The maximum pressure campaign against North Korea that U.S. President Donald Trump launched in 2017 worked to bring Kim Jong Un to the negotiating table, a former adviser to the 2016 Trump campaign said Wednesday.
United Press International reports in its article Trump's 'maximum pressure' on North Korea worked, analyst says that Ed Feulner, founder of The Heritage Foundation, said at the Global Peace Foundation's International Forum on One Korea in Washington, the "significant diplomatic breakthrough" between the United States and North Korea was the direct result of a Trump-led international pressure campaign. "Who could have imagined the president of the United States and the chairman of [North Korea] could actually meet in a neutral country, third country, and end up in face-to-face discussions, negotiations and hopefully some agreement principles?" Feulner said.
The Singapore summit and what followed has been an opportunity for the United States and South Korea to promote lasting "peace, freedom and reunification of the Korean Peninsula," while keeping a common objective of denuclearization at the top of the agenda.
Trump and Kim "surprised the world by sharing and demonstrating a common personal understanding of what must take place for the transformation in the US-[North Korea] relationship."
Feulner said he met with Trump and his senior advisers after the historic summit. The president has promised better prospects for North Korea on the condition the regime gives up its nuclear weapons in a manner that can be verified.
"The United States will be at the forefront of facilitating that brighter future," Feulner said.

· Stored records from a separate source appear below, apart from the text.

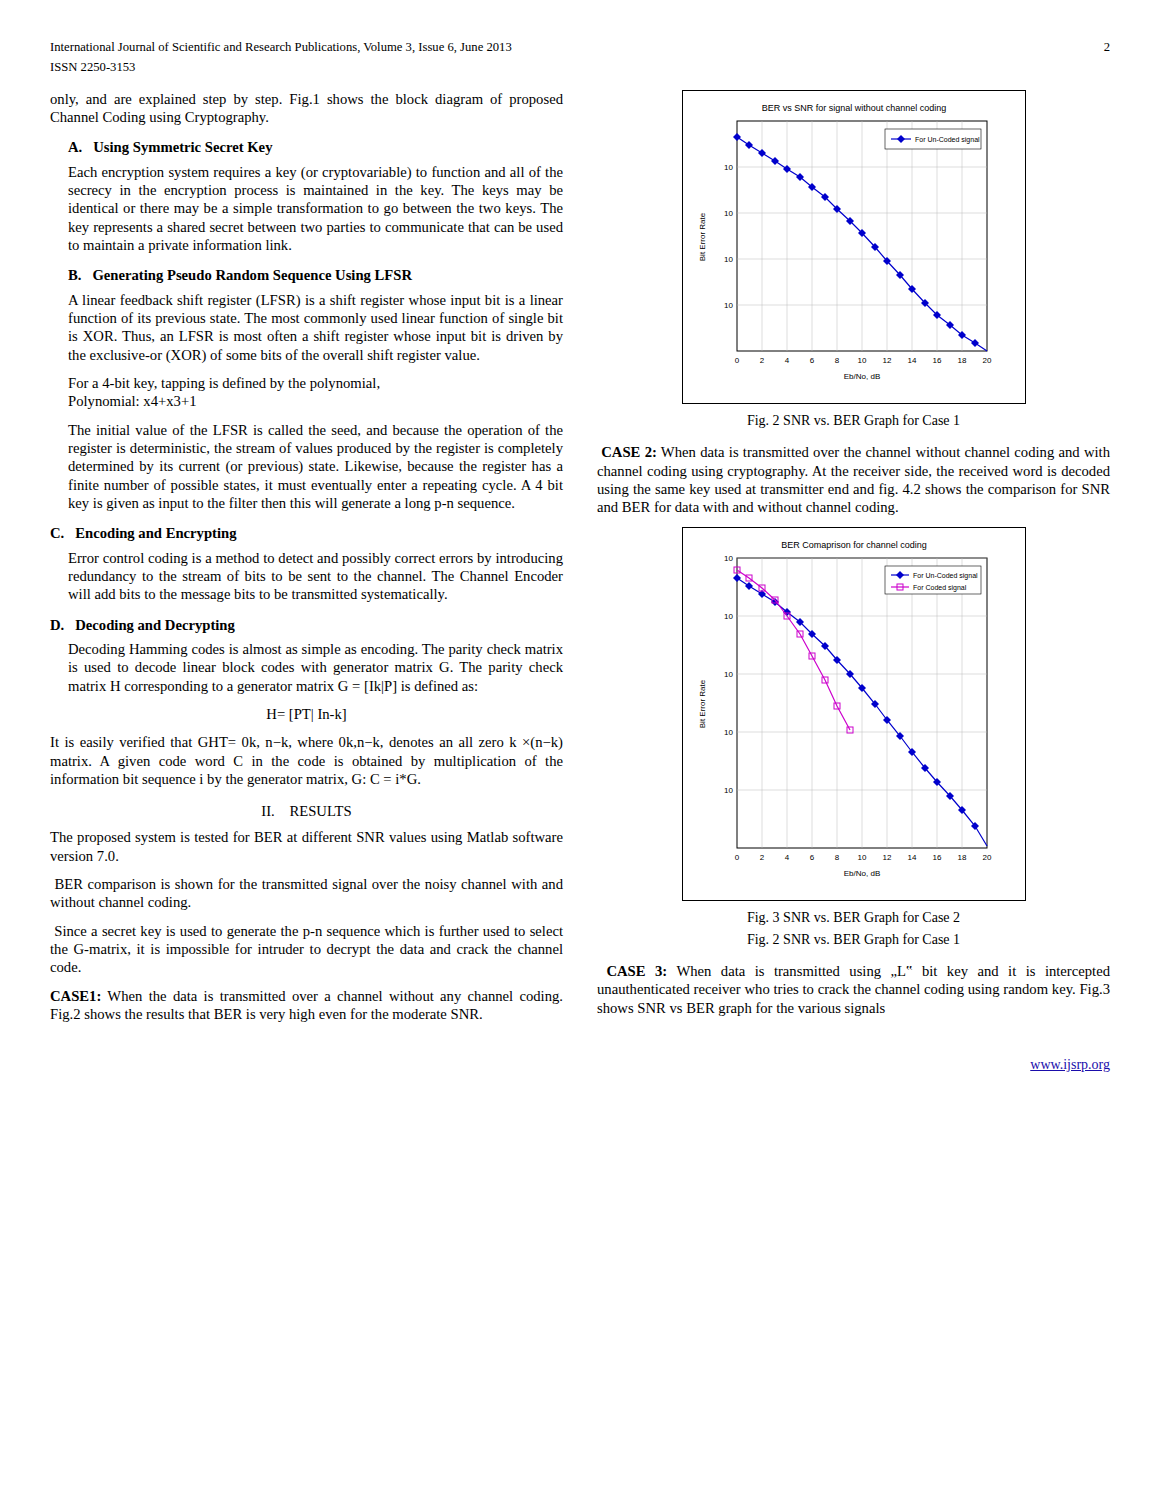International Journal of Scientific and Research Publications, Volume 3, Issue 6, June 2013 2
ISSN 2250-3153
only, and are explained step by step. Fig.1 shows the block diagram of proposed Channel Coding using Cryptography.
A. Using Symmetric Secret Key
Each encryption system requires a key (or cryptovariable) to function and all of the secrecy in the encryption process is maintained in the key. The keys may be identical or there may be a simple transformation to go between the two keys. The key represents a shared secret between two parties to communicate that can be used to maintain a private information link.
B. Generating Pseudo Random Sequence Using LFSR
A linear feedback shift register (LFSR) is a shift register whose input bit is a linear function of its previous state. The most commonly used linear function of single bit is XOR. Thus, an LFSR is most often a shift register whose input bit is driven by the exclusive-or (XOR) of some bits of the overall shift register value.
For a 4-bit key, tapping is defined by the polynomial,
Polynomial: x4+x3+1
The initial value of the LFSR is called the seed, and because the operation of the register is deterministic, the stream of values produced by the register is completely determined by its current (or previous) state. Likewise, because the register has a finite number of possible states, it must eventually enter a repeating cycle. A 4 bit key is given as input to the filter then this will generate a long p-n sequence.
C. Encoding and Encrypting
Error control coding is a method to detect and possibly correct errors by introducing redundancy to the stream of bits to be sent to the channel. The Channel Encoder will add bits to the message bits to be transmitted systematically.
D. Decoding and Decrypting
Decoding Hamming codes is almost as simple as encoding. The parity check matrix is used to decode linear block codes with generator matrix G. The parity check matrix H corresponding to a generator matrix G = [Ik|P] is defined as:
H= [PT| In-k]
It is easily verified that GHT= 0k, n−k, where 0k,n−k, denotes an all zero k ×(n−k) matrix. A given code word C in the code is obtained by multiplication of the information bit sequence i by the generator matrix, G: C = i*G.
II. RESULTS
The proposed system is tested for BER at different SNR values using Matlab software version 7.0.
BER comparison is shown for the transmitted signal over the noisy channel with and without channel coding.
Since a secret key is used to generate the p-n sequence which is further used to select the G-matrix, it is impossible for intruder to decrypt the data and crack the channel code.
CASE1: When the data is transmitted over a channel without any channel coding. Fig.2 shows the results that BER is very high even for the moderate SNR.
BER vs SNR for signal without channel coding 10 10 10 10 0 2 4 6 8 10 12 14 16 18 20 Eb/No, dB Bit Error Rate For Un-Coded signal
Fig. 2 SNR vs. BER Graph for Case 1
CASE 2: When data is transmitted over the channel without channel coding and with channel coding using cryptography. At the receiver side, the received word is decoded using the same key used at transmitter end and fig. 4.2 shows the comparison for SNR and BER for data with and without channel coding.
BER Comaprison for channel coding 10 10 10 10 10 0 2 4 6 8 10 12 14 16 18 20 Eb/No, dB Bit Error Rate For Un-Coded signal For Coded signal
Fig. 3 SNR vs. BER Graph for Case 2
Fig. 2 SNR vs. BER Graph for Case 1
CASE 3: When data is transmitted using „L‟ bit key and it is intercepted unauthenticated receiver who tries to crack the channel coding using random key. Fig.3 shows SNR vs BER graph for the various signals
www.ijsrp.org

Hyun Jin Preston Moon, chairman of the Global Peace Foundation, expressed skepticism about North Korea's intentions, however.
Speaking at the forum Wednesday, Moon said North Korea was becoming increasingly isolated when a welcome reversal of fortune thrust Kim to the world stage after the 2018 Pyeongchang Winter Olympics.
Kim, who was at the center of global condemnation, received an image makeover, thanks to the pro-engagement policy of South Korean President Moon Jae-in, a "willing partner" prepared to take "extraordinary steps" to coordinate policy that eventually culminated in the U.S.-North Korea summit.
Kim's father and grandfather dreamed of having bilateral talks with the United States that would give North Korea "international legitimacy especially after the fall of the Soviet Empire," Hyun Jin Preston Moon said. "Kim Jong Un has turned a potential disaster into a personal triumph," he added.